Increased activity of guanosine 3′-5′-cyclic monophosphate phosphodiesterase in the renal tissue of cirrhotic rats with ascites



A possible defect of guanosine 3′-5′-cyclic monophosphate (cGMP) content in the renal tissue caused by an increased activity of cGMP phosphodiesterase (PDE) has, so far, not been evaluated in the pathogenesis of renal resistance to endogenous natriuretic peptides (ENP) in cirrhosis with ascites. To test this hypothesis the activity of cGMP-PDE and the concentration of cGMP were evaluated in vitro in the renal tissue of 10 control rats and 10 cirrhotic rats with ascites before and after the intravenous (IV) administration of Zaprinast (Sigma, St. Louis, MO), a specific cGMP-PDE inhibitor (30 μg/kg/min). Moreover, the effects of the intravenous administration of Zaprinast (15 μg/kg/min and 30 μg/kg/min) on renal plasma flow (RPF), glomerular filtration rate (GFR), and urinary sodium excretion (UNaV) were evaluated in 10 conscious control rats and 10 conscious cirrhotic rats with ascites. The effects of Zaprinast on plasma renin activity (PRA) was also evaluated in 10 control rats and in 10 cirrhotic rats with ascites.
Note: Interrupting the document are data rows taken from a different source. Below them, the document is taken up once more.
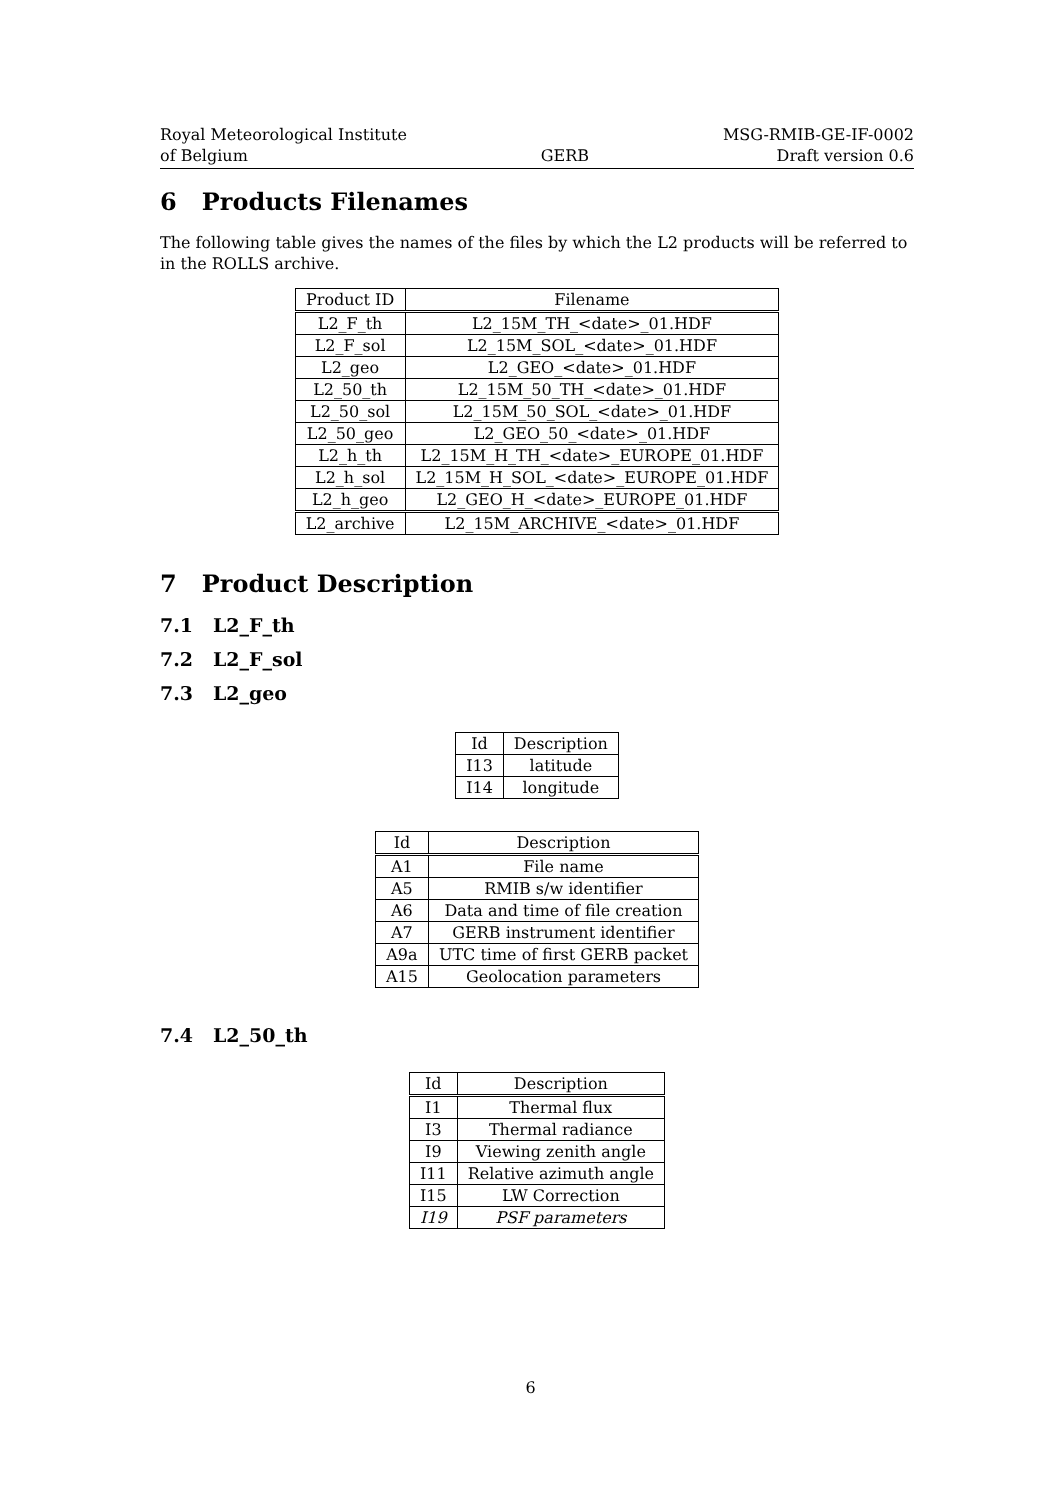Royal Meteorological Institute
of Belgium
GERB MSG-RMIB-GE-IF-0002
Draft version 0.6
6 Products Filenames
The following table gives the names of the files by which the L2 products will be referred to in the ROLLS archive.
| Product ID | Filename |
| --- | --- |
| L2_F_th | L2_15M_TH_<date>_01.HDF |
| L2_F_sol | L2_15M_SOL_<date>_01.HDF |
| L2_geo | L2_GEO_<date>_01.HDF |
| L2_50_th | L2_15M_50_TH_<date>_01.HDF |
| L2_50_sol | L2_15M_50_SOL_<date>_01.HDF |
| L2_50_geo | L2_GEO_50_<date>_01.HDF |
| L2_h_th | L2_15M_H_TH_<date>_EUROPE_01.HDF |
| L2_h_sol | L2_15M_H_SOL_<date>_EUROPE_01.HDF |
| L2_h_geo | L2_GEO_H_<date>_EUROPE_01.HDF |
| L2_archive | L2_15M_ARCHIVE_<date>_01.HDF |
7 Product Description
7.1 L2_F_th
7.2 L2_F_sol
7.3 L2_geo
| Id | Description |
| --- | --- |
| I13 | latitude |
| I14 | longitude |
| Id | Description |
| --- | --- |
| A1 | File name |
| A5 | RMIB s/w identifier |
| A6 | Data and time of file creation |
| A7 | GERB instrument identifier |
| A9a | UTC time of first GERB packet |
| A15 | Geolocation parameters |
7.4 L2_50_th
| Id | Description |
| --- | --- |
| I1 | Thermal flux |
| I3 | Thermal radiance |
| I9 | Viewing zenith angle |
| I11 | Relative azimuth angle |
| I15 | LW Correction |
| I19 | PSF parameters |
6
Finally, the effect of Zaprinast on RPF, GFR, and UNaV were evaluated in 10 cirrhotic rats after the IV administration of the ENP-receptor antagonist, HS-142-1. The renal content of cGMP was reduced in cirrhotic rats because of increased activity of cGMP-PDE. Zaprinast inhibited cGMP-PDE activity and increased the renal content of cGMP in these animals. The inhibition of cGMP-PDE was associated with an increase in RPF, GFR, and UNaV and a reduction in PRA. HS-142-1 prevented any renal effect of Zaprinast in cirrhotic rats. In conclusion, an increased activity of the cGMP-PDE in renal tissue contributes to the renal resistance to ENP in cirrhosis with ascites.